- [Exercises]
1) Copy from the pandas tutorial excerpt below the part that opens with the words containing "We can combine" and closes with "the time period.".
2) Answer these questions using the pandas tutorial excerpt below:
(a) Which symbols take the place of `and` and `or` when conditions are combined in Pandas?
(b) Which function is imported from pandas in the section on crosstabulations?
(c) Which two columns of `noaa` are crossed in the final line of code?

We can combine these two conditions into one like we did with booleans, but instead of `and` and `or` we use `&` and `|`. There are technical reasons why, but `and` in `(3<5) and (2>10)` is makig one comparison. When we do this in Pandas we are making one comparison per row. So the symbols are a little different. Test it out...

In [None]:
(noaa["dt"]>"2019-09-04 14:00:00") & (noaa["dt"]>"2019-09-04 15:00:00")

And now feed these into `noaa[  ]` for subsetting, keeping just the rows in the time period.

In [None]:
noaa[(noaa["dt"]>"2019-09-04 14:00:00") & (noaa["dt"]>"2019-09-04 15:00:00")]

What do you see? What do you want to do next?

**Crosstabulations**

Next, we might look cross the days and see who is active or what subjects are talked about. We might do this easily with a crosstabulation. Here we import a function like `read_csv` from pandas, `crosstab`. This time, instead of simply tabulating the days emails were sent or the popular senders, now we look at the cross of both to see which days each person was active.

In [None]:
from pandas import crosstab

crosstab(noaa["sender"],noaa["date"])

- [Data shown]
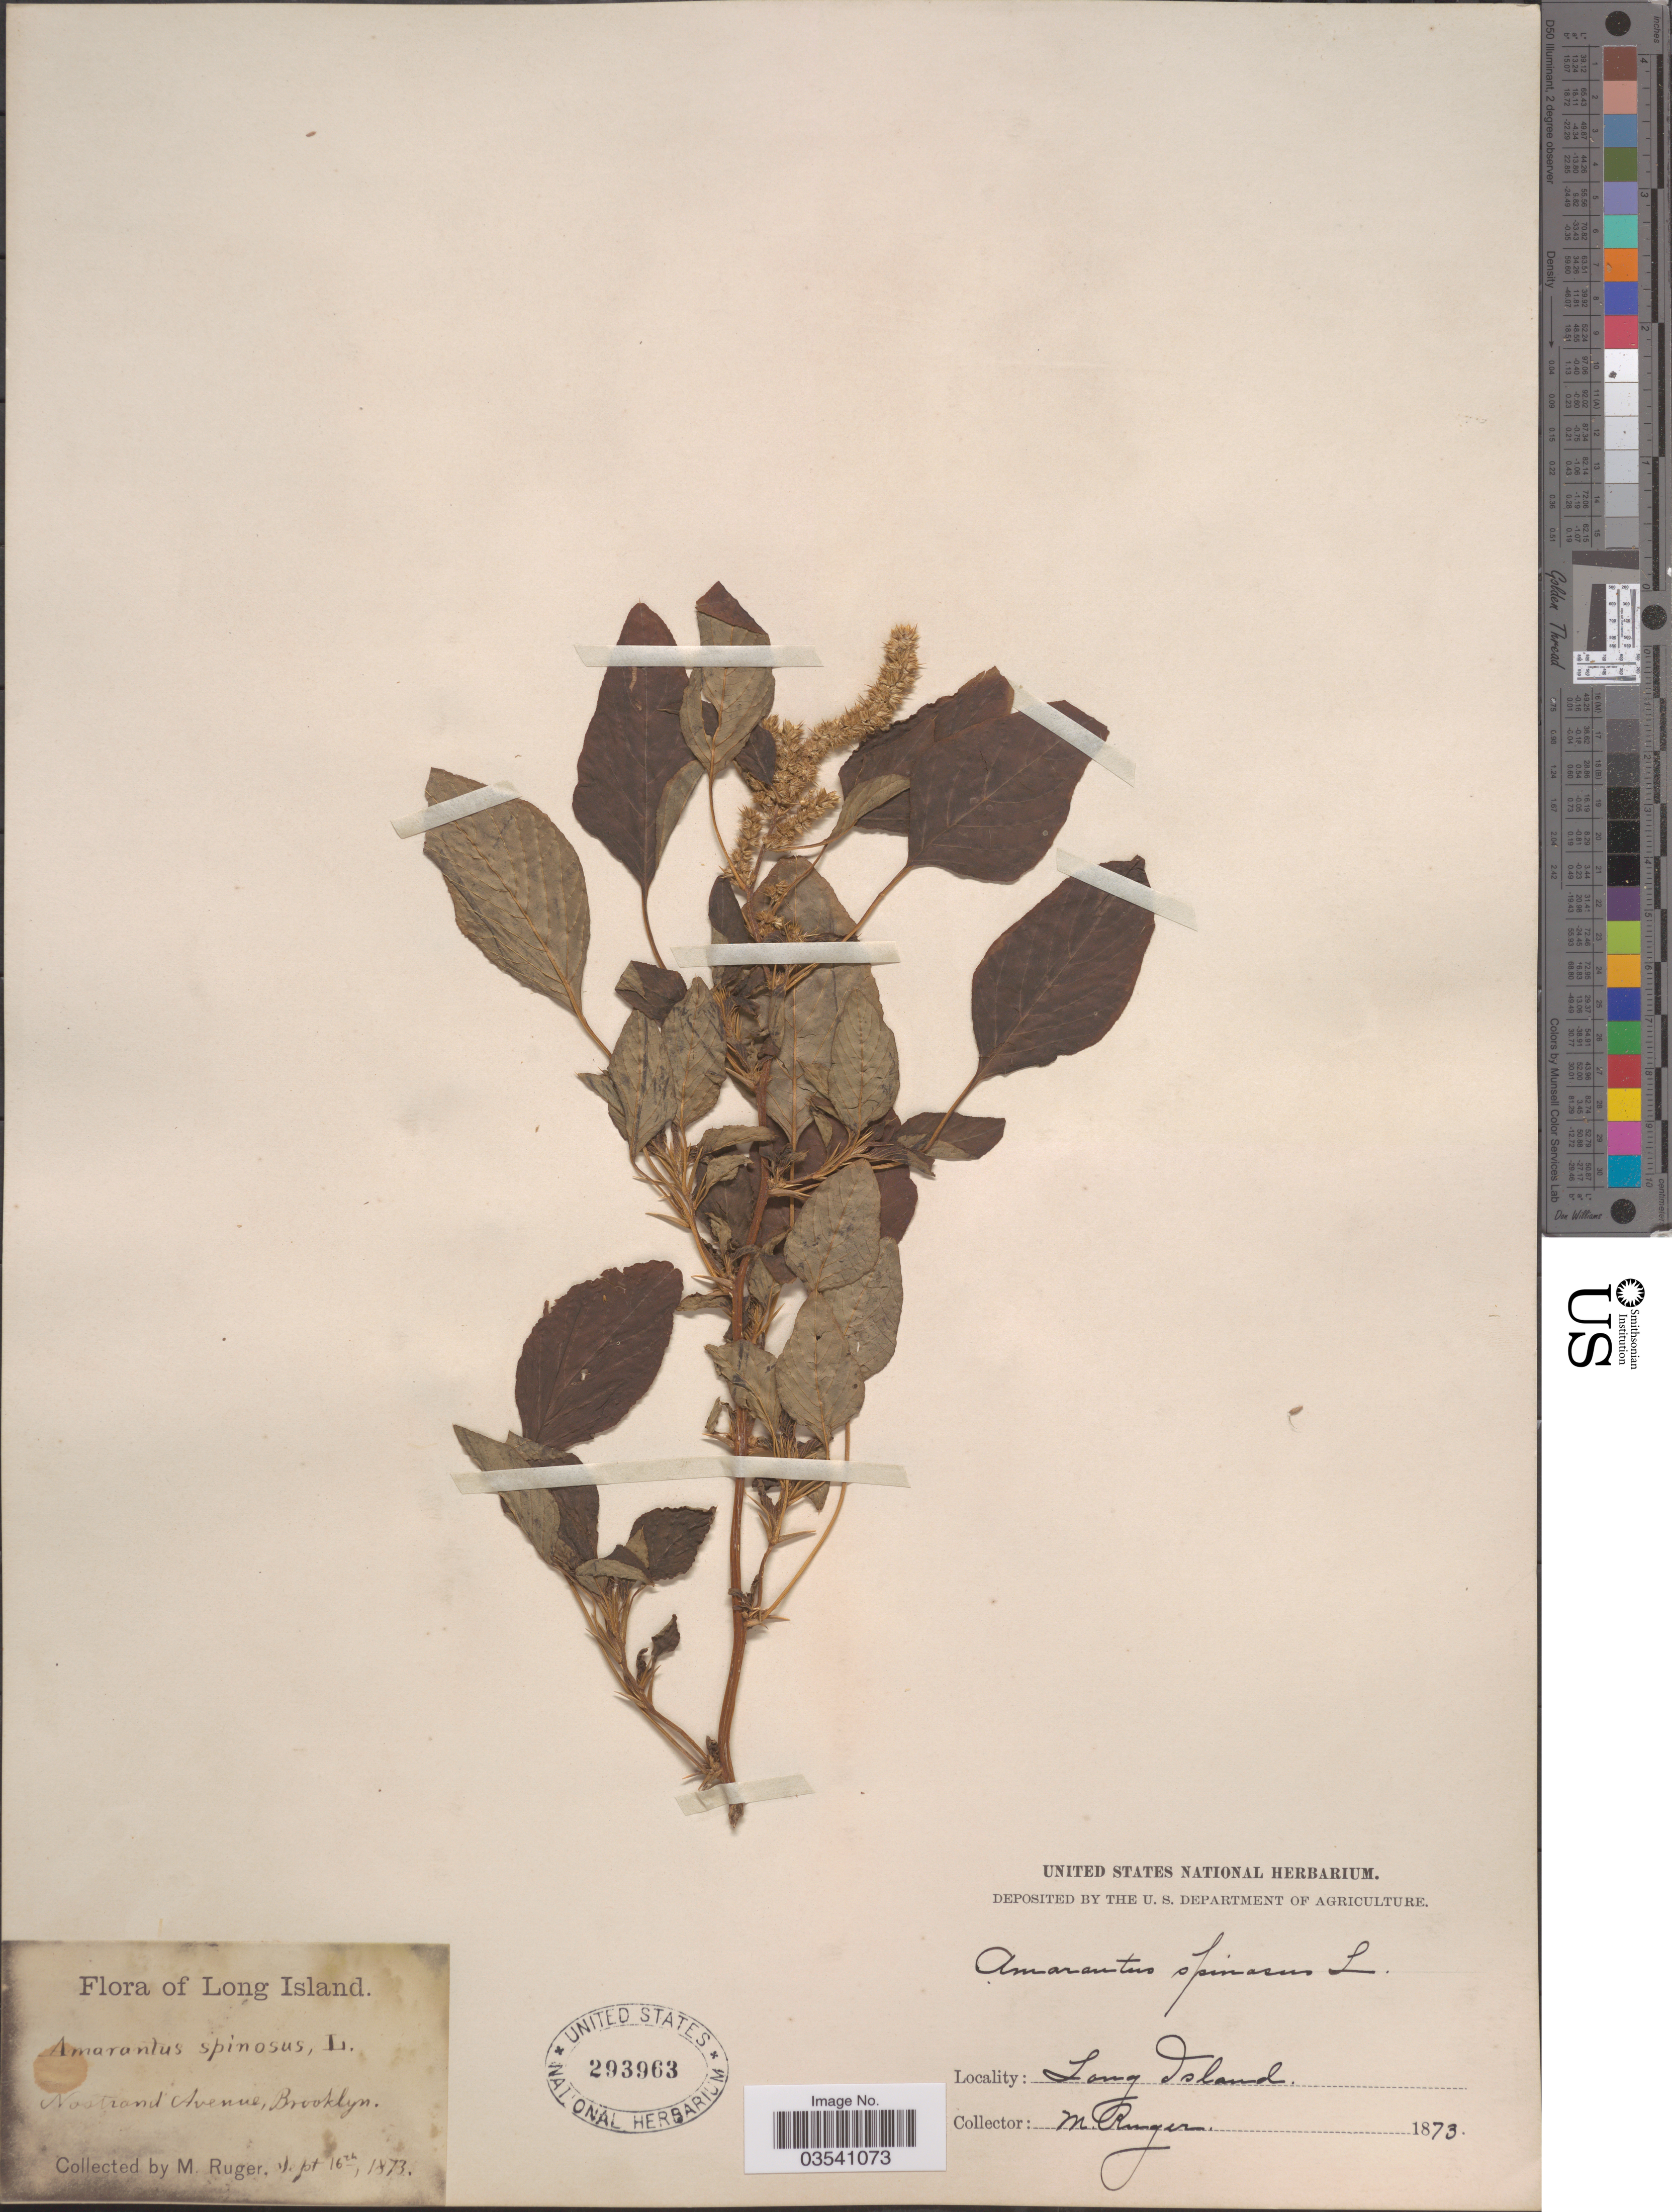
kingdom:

- [Answers given]
1)
We can combine these two conditions into one like we did with booleans, but instead of `and` and `or` we use `&` and `|`. There are technical reasons why, but `and` in `(3<5) and (2>10)` is makig one comparison. When we do this in Pandas we are making one comparison per row. So the symbols are a little different. Test it out...

In [None]:
(noaa["dt"]>"2019-09-04 14:00:00") & (noaa["dt"]>"2019-09-04 15:00:00")

And now feed these into `noaa[  ]` for subsetting, keeping just the rows in the time period.

2)
(a) `&` and `|`
(b) `crosstab`
(c) "sender" and "date"